-- Opening Marker --
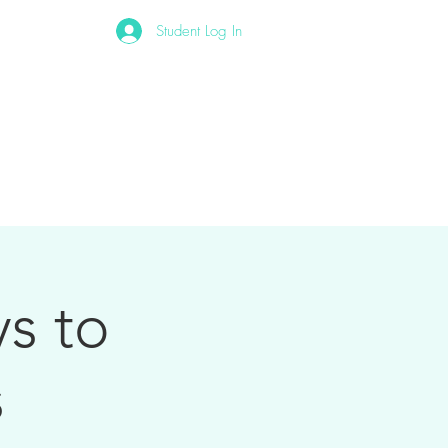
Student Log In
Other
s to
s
-- Closing Marker --
-- Opening Marker --
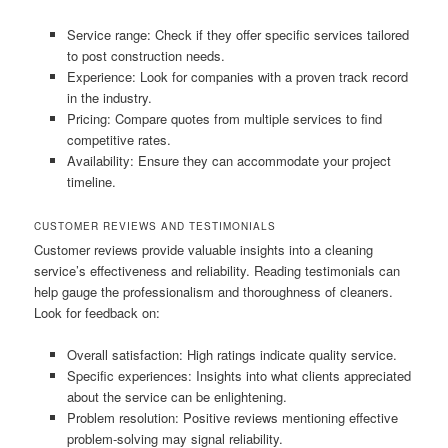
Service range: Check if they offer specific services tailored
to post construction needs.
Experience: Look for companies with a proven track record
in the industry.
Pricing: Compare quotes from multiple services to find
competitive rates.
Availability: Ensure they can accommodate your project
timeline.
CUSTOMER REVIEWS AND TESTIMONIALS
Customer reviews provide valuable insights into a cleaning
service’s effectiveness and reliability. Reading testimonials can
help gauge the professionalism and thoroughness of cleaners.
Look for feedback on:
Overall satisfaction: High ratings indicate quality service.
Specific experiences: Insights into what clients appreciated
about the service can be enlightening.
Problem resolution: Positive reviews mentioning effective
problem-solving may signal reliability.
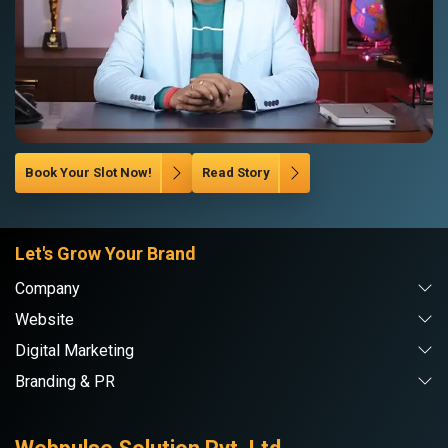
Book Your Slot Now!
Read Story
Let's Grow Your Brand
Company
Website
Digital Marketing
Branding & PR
-- Closing Marker --
PROBLEM TO SOLVE: Of all the material above, only the lines from the one that has "Experience: Look for" down to the one that has "Branding & PR" are to be written out, exactly and with both ends included. Pictures are skipped.

RESULT OF THIS EXERCISE:
Experience: Look for companies with a proven track record
in the industry.
Pricing: Compare quotes from multiple services to find
competitive rates.
Availability: Ensure they can accommodate your project
timeline.
CUSTOMER REVIEWS AND TESTIMONIALS
Customer reviews provide valuable insights into a cleaning
service’s effectiveness and reliability. Reading testimonials can
help gauge the professionalism and thoroughness of cleaners.
Look for feedback on:
Overall satisfaction: High ratings indicate quality service.
Specific experiences: Insights into what clients appreciated
about the service can be enlightening.
Problem resolution: Positive reviews mentioning effective
problem-solving may signal reliability.
Book Your Slot Now!
Read Story
Let's Grow Your Brand
Company
Website
Digital Marketing
Branding & PR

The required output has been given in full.